The timing is deliberate. Someone who just lost an expensive iPhone is anxious, distracted, and more likely to click a link without scrutinizing it. The scammers count on that panic.

What Happens After You Click

Once attackers have your Apple ID and OTP, they gain full access to your iCloud account. The real goal: removing the linked Apple ID from your stolen device.

This is where physical theft meets digital fraud. Modern iPhones have Activation Lock, which ties a device to your Apple ID. Even if someone steals your phone, they can't wipe and resell it without your credentials. By phishing your login details, scammers bypass this protection entirely. Your stolen iPhone becomes a clean, resellable device.
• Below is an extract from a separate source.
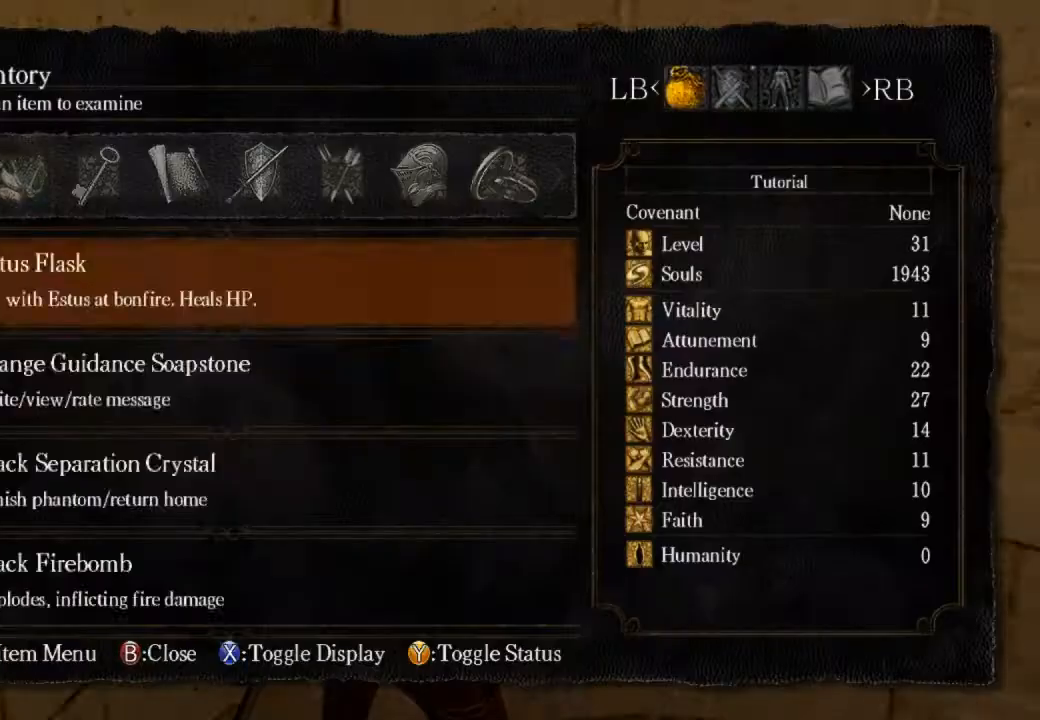
{"buttons": ["DPAD_RIGHT"], "left_stick": "center", "right_stick": "center", "events": [[33, "DPAD_RIGHT", "down"], [100, "DPAD_RIGHT", "up"], [200, "DPAD_RIGHT", "down"], [267, "DPAD_RIGHT", "up"], [333, "DPAD_RIGHT", "down"]]}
The I4C advisory noted that many of these phishing messages come from international SMS headers, which should be a red flag.

How to Protect Yourself

The I4C's guidance is straightforward:

• Never click links in SMS messages claiming to be from Apple, especially from international numbers
• Check URLs carefully before entering any credentials
• Use only Apple's official 'Find Devices' service at iCloud.com or the Find My app on another Apple device
• Report suspicious messages to the national cybercrime helpline at 1930

A critical point that discussions on r/apple and cybersecurity forums emphasize: Apple does not initiate contact via SMS with login links. Ever. If you receive a text asking you to sign in through a link, it's a scam.

Why This Scam Works

The psychology here is simple. You've just lost a device worth Rs 80,000 or more. A message arrives saying your iPhone has been located. You want it to be real. That hope overrides caution.

The fake pages are convincing. They replicate Apple's design language, use similar URLs, and even include fake security prompts asking for OTPs. Unless you're actively looking for red flags, they pass inspection.
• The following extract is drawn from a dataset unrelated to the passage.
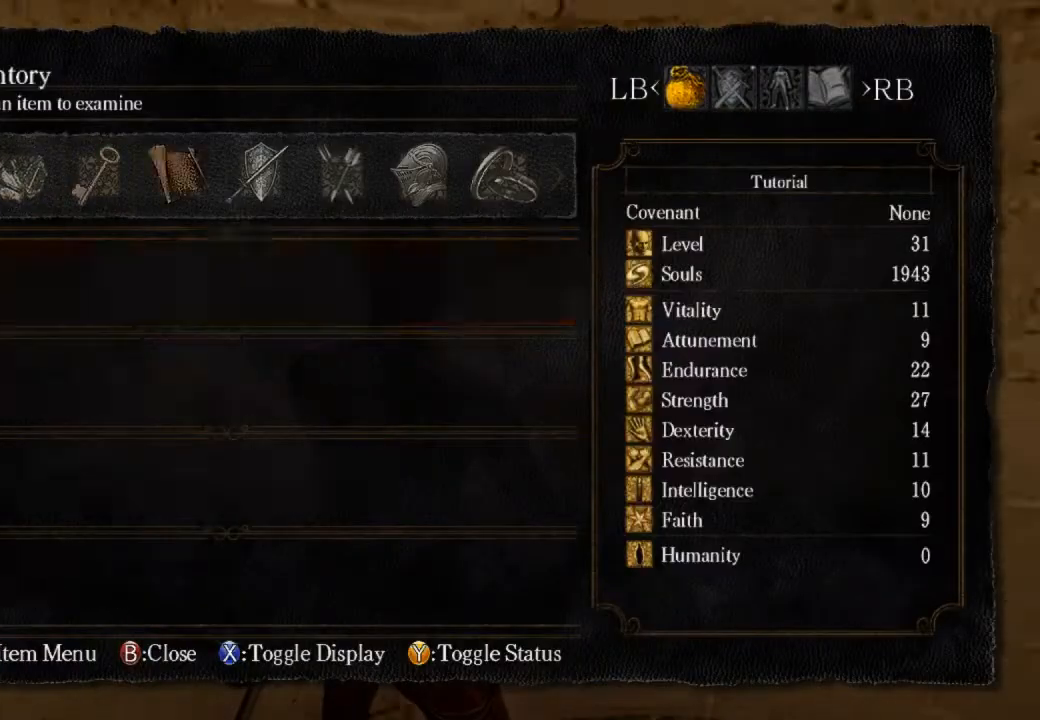
{"buttons": ["DPAD_LEFT"], "left_stick": "center", "right_stick": "center", "events": [[133, "DPAD_RIGHT", "up"], [167, "CROSS", "down"], [267, "DPAD_DOWN", "down"], [333, "CROSS", "up"], [367, "CROSS", "down"], [400, "DPAD_DOWN", "up"], [467, "CROSS", "up"], [467, "DPAD_LEFT", "down"]]}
The video above breaks down how these fake Apple Support pages are constructed and what details give them away.

The Bigger Picture

This represents a "hybrid" threat model that security researchers have been tracking. Physical theft is paired with social engineering to maximize the value of stolen devices. The phone thief may not be the same person running the phishing operation. There's often a supply chain: one group steals phones, another runs credential harvesting, and a third handles resale.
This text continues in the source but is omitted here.